Martin E. Waldera

 

Born and raised in Minnesota, Martin Waldera has a tolerance for diversity. "We can

be enjoying 80 degree weather one day and be sharpening our snow shovels the next. These types of changes affect your decisions, your moods, your needs and have influenced my art." He finds that his art varies throughout the seasons and the years

from abstract to a naive impressionism. "I am absolutely enthralled by abstract art,

I retun to it constantly. Within abstraction lies reality."

Martin is a graduate of the University of Minnesota with a B.A. in Studio Arts.

In studying art history, he was attracted to the Surrealists, especially Dali and Tanguy,

as well as Duchamp. "At the University of Minnesota, George Morrison made a lasting impression upon me with his abstractions of earth and sky and their relation to the

horizon. Recently, I've enjoyed the abstract woodblock prints of Hodaka Yoshida and

their "primitive energy." Together the study of these artists and others have shaped

my interpretation of art and guided my hand to create work that defines me."

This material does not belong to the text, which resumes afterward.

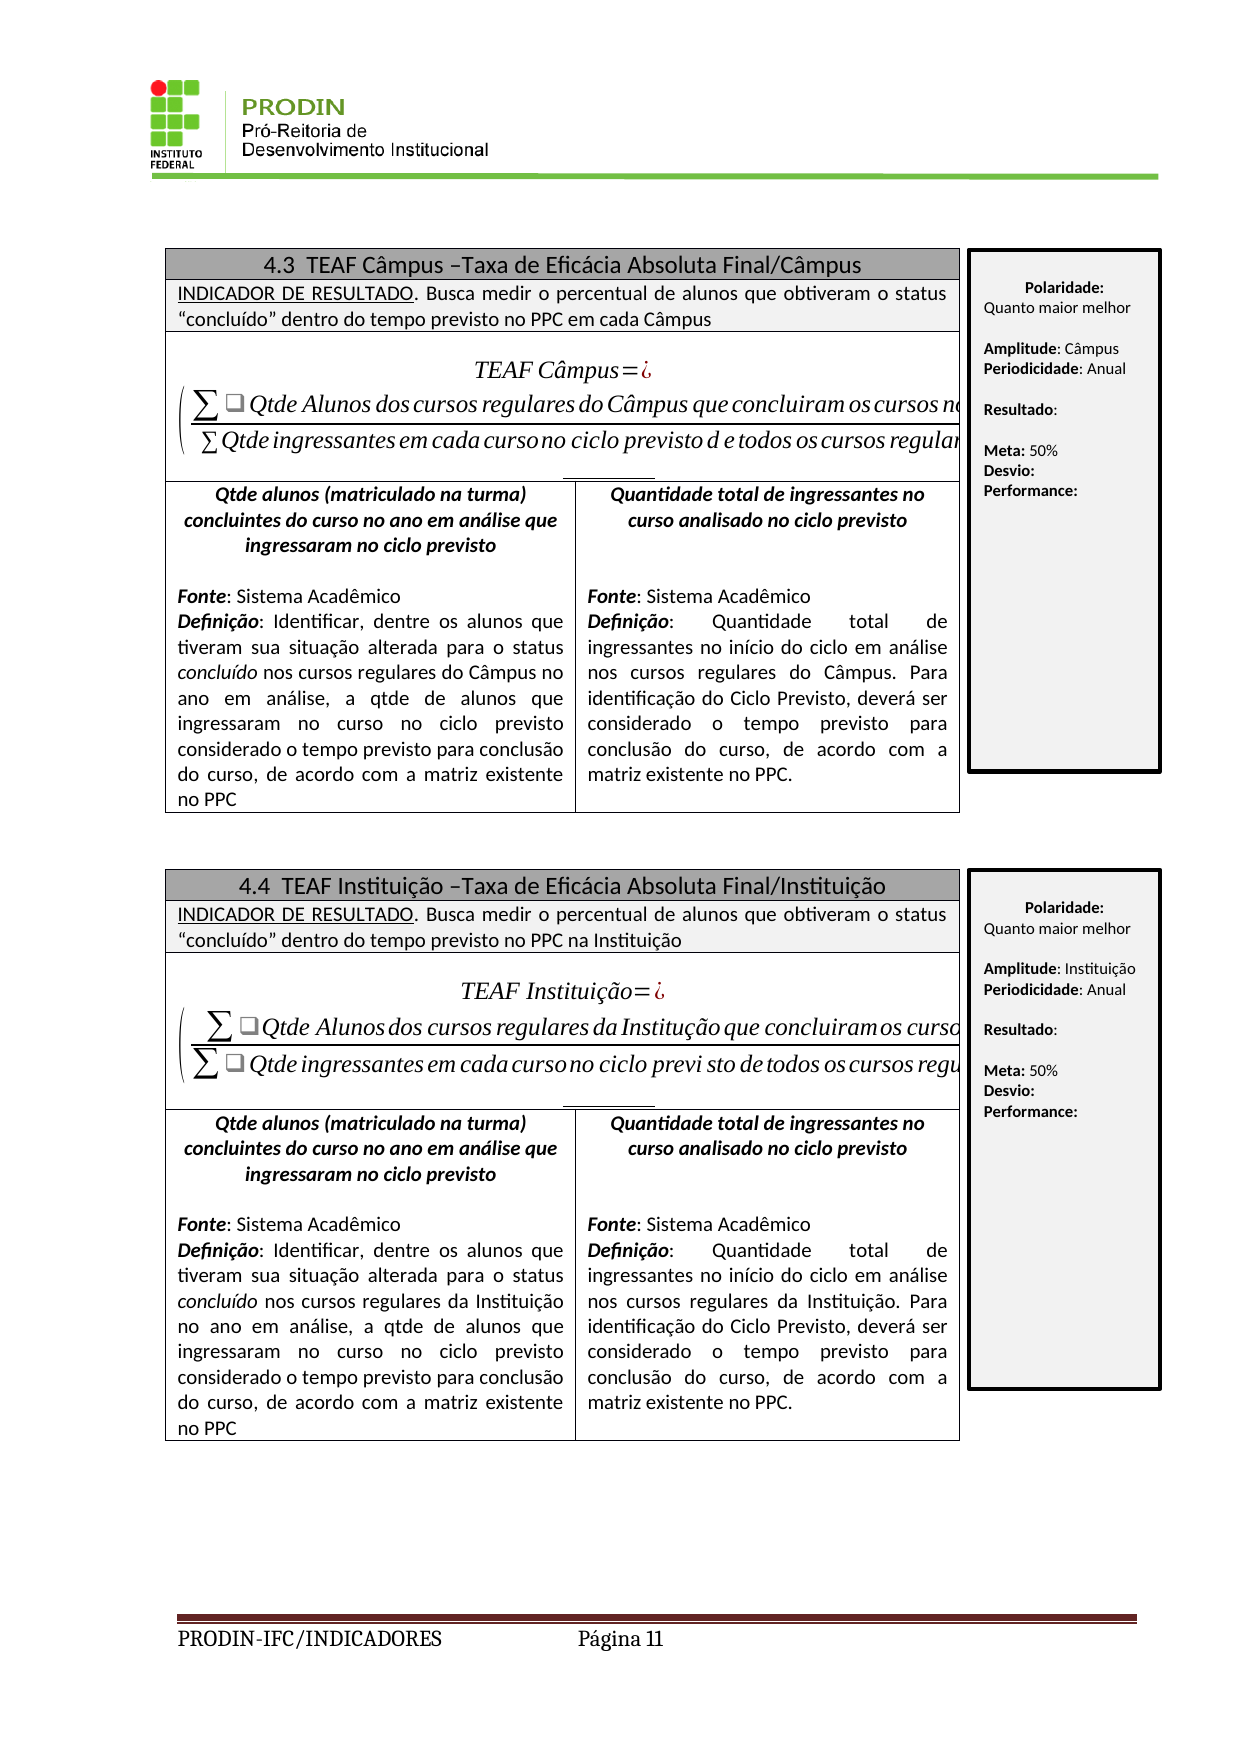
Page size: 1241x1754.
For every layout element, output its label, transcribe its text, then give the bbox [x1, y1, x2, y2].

Martin's recent paintings are the culmination of years of small successes and many

failures, a continuous process. As diverse as the Minnesota climate is, the influences

are evident within his acrylic paintings. " I begin working serendipitously on multiple

pieces and rely on "happy accidents", then I paint more intuitively in reaction to my

initial marks. When finished I hope to discover elements of ancient maps, paths of the

explorers, primitive cave drawings, aboriginal symbols, mythology figures, astrological signs, abstract land forms, great geologic events, oriental ideograms, native pictographs, rock and roll music and the blues."